Ocean shipping is seeing a significant consumer pullback with logistics managers reporting a 20% drop in ocean freight orders for the months of September and October. With cut across many products, including machinery, housing, industrial, and some apparel, Logistics CEOs believe that the decline in demand is due to a combination of too much inventory coupled with a lack of clarity on consumer demand.
The logistics industry executives expect the number of waiting for ships to drop over the next several weeks after seeing historic vessel calls.
The apparel and footwear industry has no definitive trend, though inventory issues are becoming more prevalent. Nike’s overstock problems announced last week in its earnings weighed on the stock.
As per Seko Logistics orders for expensive items like smart parcel lockers, integrated server racks, ultrasound machines, and time-sensitive cargo like retail displays are still strong.

* _DATA EXTRACTS_

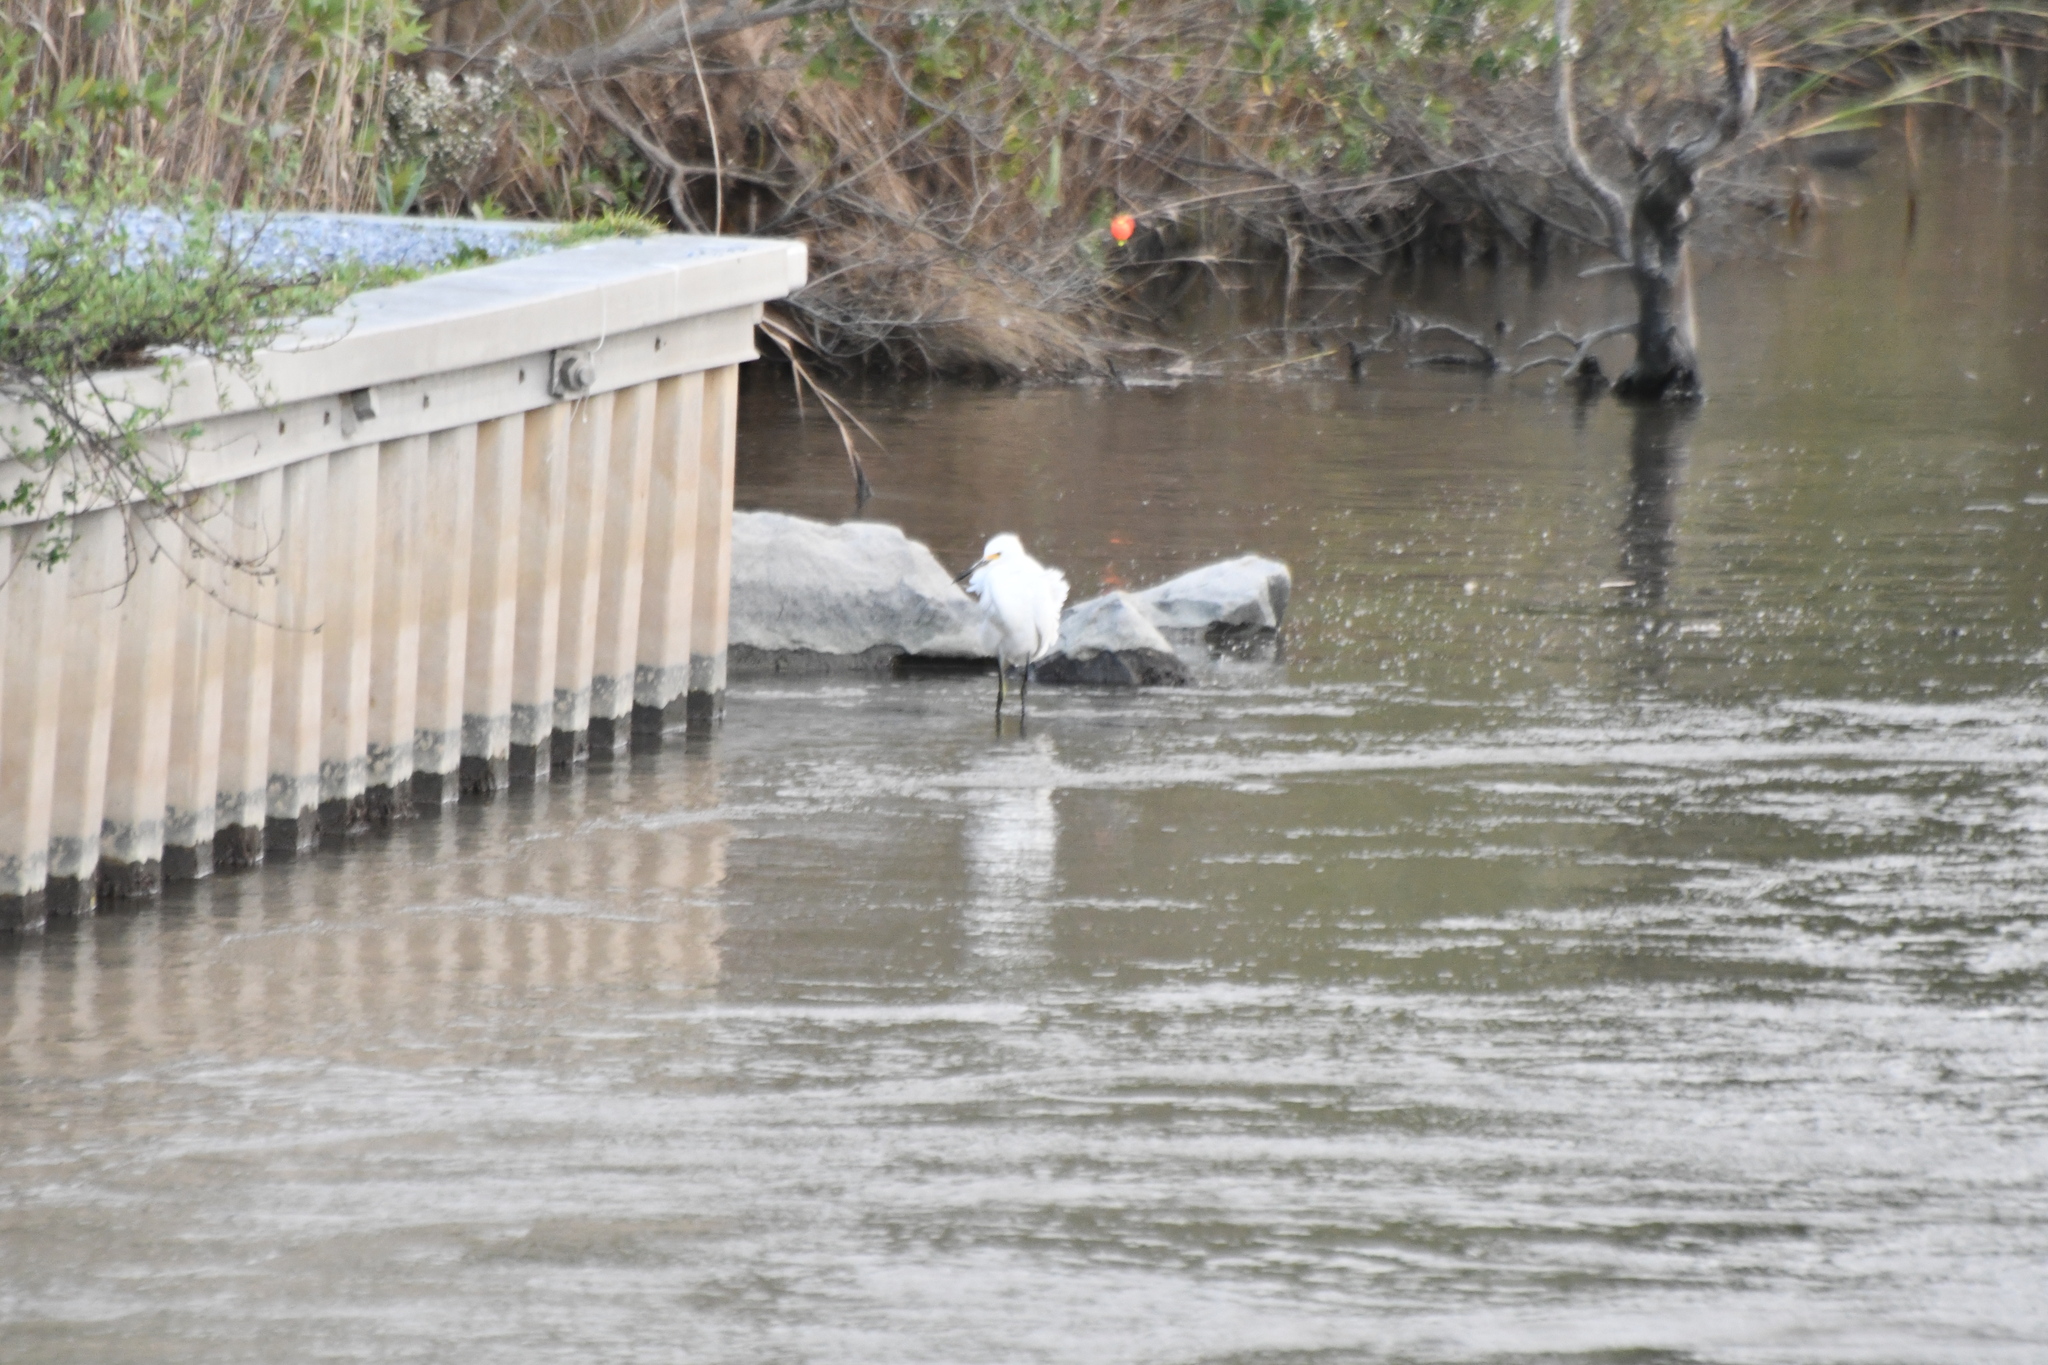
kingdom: Animalia
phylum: Chordata
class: Aves
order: Pelecaniformes
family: Ardeidae
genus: Egretta
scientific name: Egretta thula
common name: Snowy egret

* _YOUR TASK_
Extend the passage on falling ocean freight demand, picking up after its last sentence. The material has no connection to the text.

* _RESPONSE BOX_
DHL Ocean Freight does not see any indication of a 20% drop off in orders, but it anticipates a flat demand in October in the build-up to the Chinese national holiday of Golden Week. Issues like the ongoing threat of labor action among rail and port workers in some geographies, port congestion in Europe, and weather-related schedule disruptions are expected to lead to more canceled sailings and port omissions, partially offsetting some of the rates decreases out of Asia Pacific.
Ocean shipping rates are dropping, and ships are being canceled
With ocean shipping rates on a decline, the ocean carriers are now indulging in tactical canceled sailings to match the vessel space with orders, which they hope will stop the decline in prices.
In a note to clients, HSL Logistics said its vessel cuts were by nearly 50% and that the pullback in vessel capacity may continue into 2023 until demands pick up before Chinese New Year, which is in late January.
It will take time for the cut in capacity to stop the freight rate slide. Asia-US West Coast prices (FBX01 Daily) fell 8% to $2,978/Forty Equivalent Units (FEU) an 82% low than the same time last year, says Freightos adding that the Freight prices for the Asia-US East Coast route (FBX03 Daily) decreased 5% to $6,952/FEU, and are 63% lower than the rates for this week last year.
The outbound tender rejections also point toward a decline in orders.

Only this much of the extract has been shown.